The thought of losing Chris was scary, so she shoved it out of her head and concentrated instead on the scene in front of her. An almost-full moon and a couple of streetlights illuminated the SUV and the yard immediately next to it. If she squinted, Daisy could make out the shadowed impressions of footprints in the day-old snow, leading around the far side of the house. Those must’ve been made by the deputy, she decided.

Daisy tried to figure out why uneasiness was simmering in her belly. Everything was so quiet and still, with everyone sleeping—everyone except for her, at least. The squad vehicle just didn’t fit with that peace. In her experience, cop cars brought action and noise and movement—or at least a visit from Chris. That must’ve been why the empty SUV seemed so eerie.

She shivered and blamed it on her sweaty, quickly drying tank top. Darting across the room, she grabbed the hoodie draped over her desk chair and pulled it on as fast as possible so she wouldn’t miss anything that might happen outside. As she was about to rush back to the window, her cell caught her eye, and she reached for it, sliding the phone into her hoodie pocket.

Daisy curled up on the window seat again.
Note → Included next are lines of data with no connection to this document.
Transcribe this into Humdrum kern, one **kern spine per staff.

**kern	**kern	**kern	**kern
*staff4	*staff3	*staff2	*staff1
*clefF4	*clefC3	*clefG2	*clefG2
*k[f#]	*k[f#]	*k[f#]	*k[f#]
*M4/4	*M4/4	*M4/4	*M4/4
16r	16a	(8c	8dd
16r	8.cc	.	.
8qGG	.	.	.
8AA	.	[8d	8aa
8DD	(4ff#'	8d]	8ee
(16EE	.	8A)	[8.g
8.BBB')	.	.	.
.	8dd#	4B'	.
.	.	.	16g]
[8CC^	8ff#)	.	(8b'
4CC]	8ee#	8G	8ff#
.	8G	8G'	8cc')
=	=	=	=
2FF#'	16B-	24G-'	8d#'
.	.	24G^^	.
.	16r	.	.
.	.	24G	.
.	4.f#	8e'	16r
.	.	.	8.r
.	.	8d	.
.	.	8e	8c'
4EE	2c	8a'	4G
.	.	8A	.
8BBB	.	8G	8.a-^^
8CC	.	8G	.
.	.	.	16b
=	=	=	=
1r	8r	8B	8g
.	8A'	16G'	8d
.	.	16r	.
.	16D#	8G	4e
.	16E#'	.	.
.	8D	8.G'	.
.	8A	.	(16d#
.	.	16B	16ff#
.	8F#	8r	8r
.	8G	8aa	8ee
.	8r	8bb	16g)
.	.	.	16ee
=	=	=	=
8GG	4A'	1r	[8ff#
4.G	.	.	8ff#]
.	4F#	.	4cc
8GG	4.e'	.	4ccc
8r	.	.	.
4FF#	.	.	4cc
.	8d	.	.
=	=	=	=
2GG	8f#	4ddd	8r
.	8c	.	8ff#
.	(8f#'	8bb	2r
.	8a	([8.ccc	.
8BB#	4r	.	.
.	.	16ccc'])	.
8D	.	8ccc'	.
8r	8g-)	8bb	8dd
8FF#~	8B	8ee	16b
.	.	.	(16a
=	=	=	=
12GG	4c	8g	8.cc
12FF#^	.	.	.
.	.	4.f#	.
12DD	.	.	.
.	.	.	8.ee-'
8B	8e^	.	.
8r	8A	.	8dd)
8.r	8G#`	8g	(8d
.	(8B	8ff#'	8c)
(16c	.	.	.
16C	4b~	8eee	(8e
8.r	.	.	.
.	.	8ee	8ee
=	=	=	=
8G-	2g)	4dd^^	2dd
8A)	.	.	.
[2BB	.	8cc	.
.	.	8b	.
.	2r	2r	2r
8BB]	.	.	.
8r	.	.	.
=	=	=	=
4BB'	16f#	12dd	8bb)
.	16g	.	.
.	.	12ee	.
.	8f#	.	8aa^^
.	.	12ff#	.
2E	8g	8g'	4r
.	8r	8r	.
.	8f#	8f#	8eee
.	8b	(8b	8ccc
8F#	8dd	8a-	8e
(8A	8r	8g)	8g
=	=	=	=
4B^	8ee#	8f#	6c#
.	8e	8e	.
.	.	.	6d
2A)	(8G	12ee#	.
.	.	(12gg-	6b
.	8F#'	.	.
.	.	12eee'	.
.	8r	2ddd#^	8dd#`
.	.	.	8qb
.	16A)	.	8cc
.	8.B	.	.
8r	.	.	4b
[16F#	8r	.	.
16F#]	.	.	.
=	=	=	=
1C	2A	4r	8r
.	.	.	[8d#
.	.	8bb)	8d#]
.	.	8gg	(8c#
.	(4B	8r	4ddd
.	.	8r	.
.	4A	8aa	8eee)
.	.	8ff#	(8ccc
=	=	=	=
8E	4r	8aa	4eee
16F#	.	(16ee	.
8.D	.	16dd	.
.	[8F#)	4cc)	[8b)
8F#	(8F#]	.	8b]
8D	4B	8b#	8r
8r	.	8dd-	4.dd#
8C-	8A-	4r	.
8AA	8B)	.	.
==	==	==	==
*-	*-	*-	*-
She knew from experience that she wouldn’t sleep if she tried to go back to bed after exercising, plus that odd, uneasy feeling hadn’t gone away. Resting her chin on her up-drawn knee, she watched, waiting for the deputy’s return.

The wind picked up, rushing past her window and making the pine tree branches scratch against the side of Daisy’s house. She pulled the hoodie more tightly around her and tucked her fingers under her arms to keep them warm. Clouds crept over the moon, darkening the shadows surrounding the house.

“No,” Daisy groaned. The streetlights mostly just lit the narrow circle of space around their poles, so it was much more difficult to see anything with the moonlight gone. The encroaching darkness sent her imagination into overdrive, making it too easy to picture all sorts of things hiding in the shadows. She leaned toward the glass, trying to make up for the dim lighting by getting as close as she could to the action—or lack of action.